Dive Brief:
- Education advocacy group ASCD is calling for a two-year moratorium before high-stakes exams are tied to teacher evaluations.
- The organization's director of public policy, David Griffith, says the group is not against testing, but that it opposes "tests for that specific set of consequences."
- The group's plea comes as Congress mulls a re-authorization of the Education and Secondary Education Act, also known as No Child Left Behind, which means there may be some room for re-imagining how assessments are used in the nation's schools.
Dive Insight:
Something in the group's favor is the fact that the American Statistical Association (ASA) says the widely popular “value-added method” (VAM) for conducting teacher evaluations is unreliable.
VAM claims to take a student’s standardized test score and, through a series of complicated formulas, find out the “value” a teacher added to that student’s learning. The technique has been picked up by various states to evaluate teachers, with the results affecting everything from pay and tenure to the survival of schools. The ASA, however, says the VAM formula is too focused on standardized test scores and therefore does not account for teacher value toward other student outcomes. Additionally, it notes that correlation does not equal causation, saying, “Effects – positive or negative – attributed to a teacher may actually be caused by other factors that are not captured in the model.”

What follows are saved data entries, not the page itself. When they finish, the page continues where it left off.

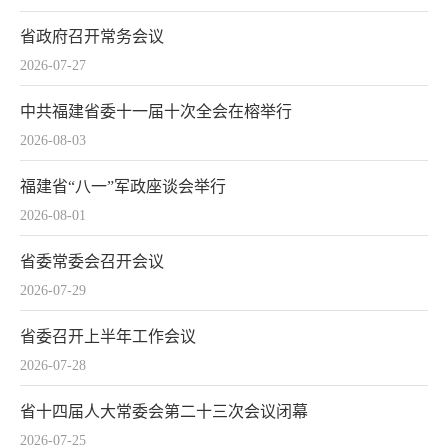
省政府召开常务会议
2026-07-27
中共福建省委十一届十次全会在榕举行
2026-08-03
福建省“八一”军政座谈会举行
2026-08-01
省委常委会召开会议
2026-07-29
省委召开上半年工作会议
2026-07-28
省十四届人大常委会第二十三次会议闭幕
2026-07-25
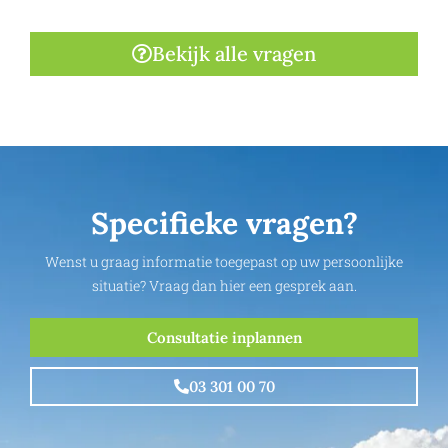
Bekijk alle vragen
Specifieke vragen?
Wenst u graag informatie toegepast op uw persoonlijke
situatie? Vraag dan hier een gesprek aan.
Consultatie inplannen
03 301 00 70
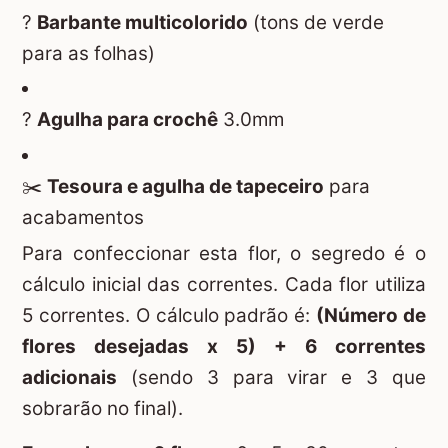
?
Barbante multicolorido
(tons de verde
para as folhas)
?
Agulha para crochê
3.0mm
✂️
Tesoura e agulha de tapeceiro
para
acabamentos
Para confeccionar esta flor, o segredo é o
cálculo inicial das correntes. Cada flor utiliza
5 correntes. O cálculo padrão é:
(Número de
flores desejadas x 5) + 6 correntes
adicionais
(sendo 3 para virar e 3 que
sobrarão no final).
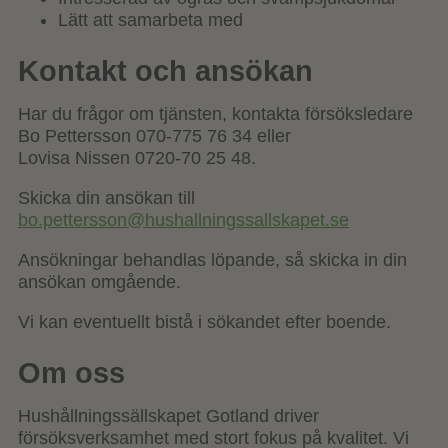
Lätt att samarbeta med
Kontakt och ansökan
Har du frågor om tjänsten, kontakta försöksledare
Bo Pettersson 070-775 76 34 eller
Lovisa Nissen 0720-70 25 48.
Skicka din ansökan till
bo.pettersson@hushallningssallskapet.se
Ansökningar behandlas löpande, så skicka in din
ansökan omgående.
Vi kan eventuellt bistå i sökandet efter boende.
Om oss
Hushållningssällskapet Gotland driver
försöksverksamhet med stort fokus på kvalitet. Vi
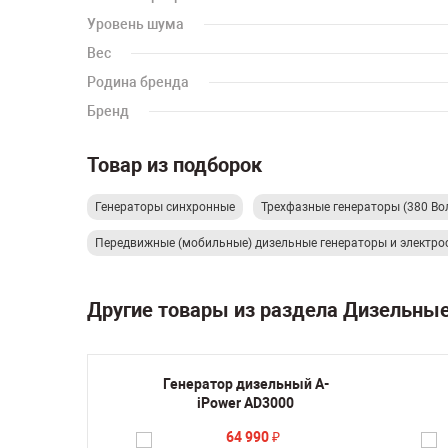
Уровень шума
Вес
Родина бренда
Бренд
Товар из подборок
Генераторы синхронные
Трехфазные генераторы (380 Во
Передвижные (мобильные) дизельные генераторы и электро
Другие товары из раздела Дизельны
ный A-
Генератор дизельный A-
FEA c
iPower AD3000
0 В
64 990
₽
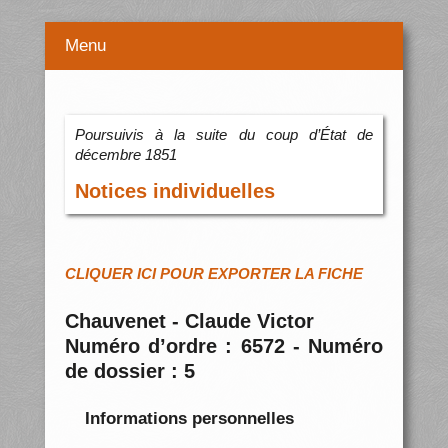
Menu
Poursuivis à la suite du coup d’État de
décembre 1851
Notices individuelles
CLIQUER ICI POUR EXPORTER LA FICHE
Chauvenet - Claude Victor
Numéro d’ordre : 6572 - Numéro
de dossier : 5
Informations personnelles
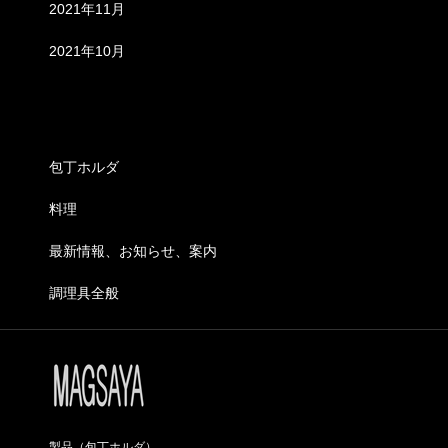
2021年11月
2021年10月
カテゴリー
包丁ホルダ
料理
最新情報、お知らせ、案内
調理具全般
製品（包丁ホルダ）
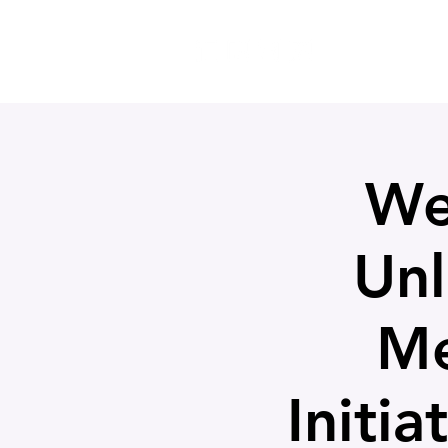
MITGLIEDS
We
Unl
Me
Initi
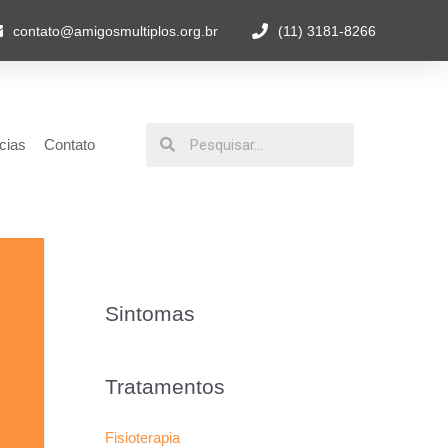
contato@amigosmultiplos.org.br
(11) 3181-8266
cias
Contato
Sintomas
Tratamentos
Fisioterapia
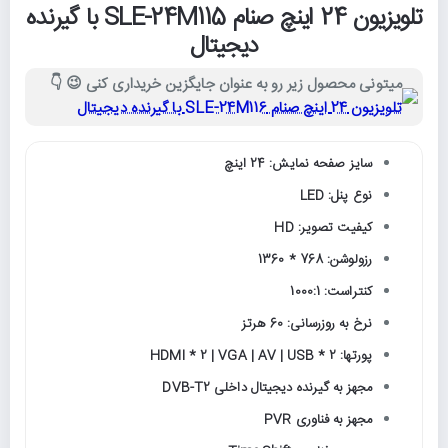
تلویزیون 24 اینچ صنام SLE-24M115 با گیرنده
دیجیتال
میتونی محصول زیر رو به عنوان جایگزین خریداری کنی 😉 👇
تلویزیون 24 اینچ صنام SLE-24M116 با گیرنده دیجیتال
سایز صفحه نمایش: 24 اینچ
نوع پنل: LED
کیفیت تصویر: HD
رزولوشن: 768 * 1360
کنتراست: 1000:1
نرخ به روزرسانی: 60 هرتز
پورتها: HDMI * 2 | VGA | AV | USB * 2
مجهز به گیرنده دیجیتال داخلی DVB-T2
مجهز به فناوری PVR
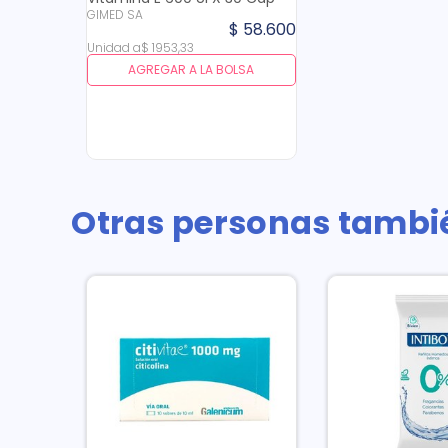
GIMED SA
$
58
.
600
Unidad
a
$
1953
,
33
AGREGAR A LA BOLSA
Otras personas tambi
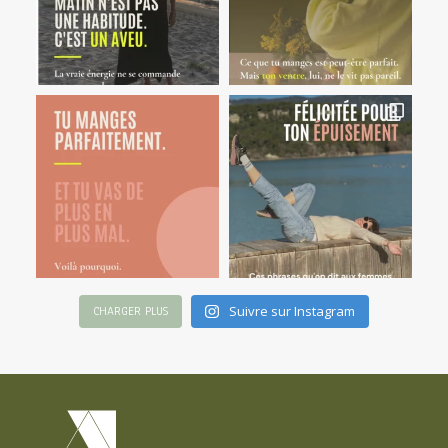
Suivre sur Instagram
CHARGER PLUS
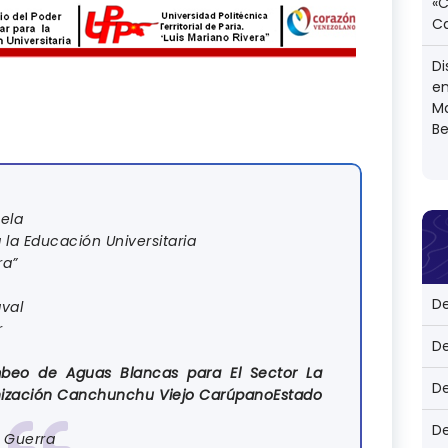
«
C
Di
en
M
Be
ela
 la Educación Universitaria
ra”
D
val
r
D
beo de Aguas Blancas para El Sector La
D
anización Canchunchu Viejo CarúpanoEstado
D
o Guerra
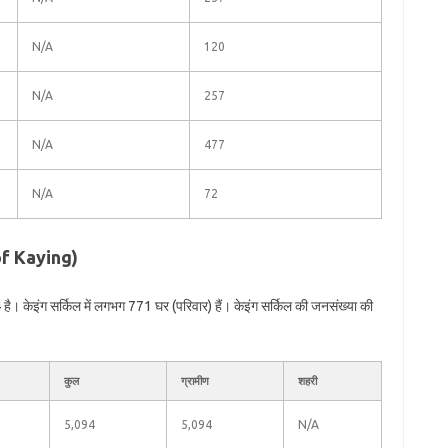
N/A
120
N/A
257
N/A
477
N/A
72
 of Kaying)
ै। केइंग सर्किल में लगभग 771 घर (परिवार) हैं। केइंग सर्किल की जनसंख्या की
कुल
ग्रामीण
शहरी
5,094
5,094
N/A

By streamlining the impact of a teacher into a simple, repeatable formula, VAM has oversimplified the entire act and purpose of teaching — and this study by statisticians shows exactly why this oversimplification is detrimental. A student’s achievement or struggle is the product of many factors beyond just the teacher. Additionally, standardized tests are hopefully not the only form of achievement we want to see students succeed in.
Additionally, VAM not only simplifies what we look at (standardized tests) but it even makes brushstroke statements based on these simplifications. For example, the formula can only measure math and literacy standardized test scores — which means history and science teachers are evaluated based on a subject that they don't even teach.
While teacher evaluations are important — as are evaluations, critiques, and growth opportunities in any field — the idea that we can boil down the accomplishments and value of a teacher to a simple test score is difficult to buy. People, especially students, are complex and multi-faceted, and evaluations of what is being done in the classroom should represent that.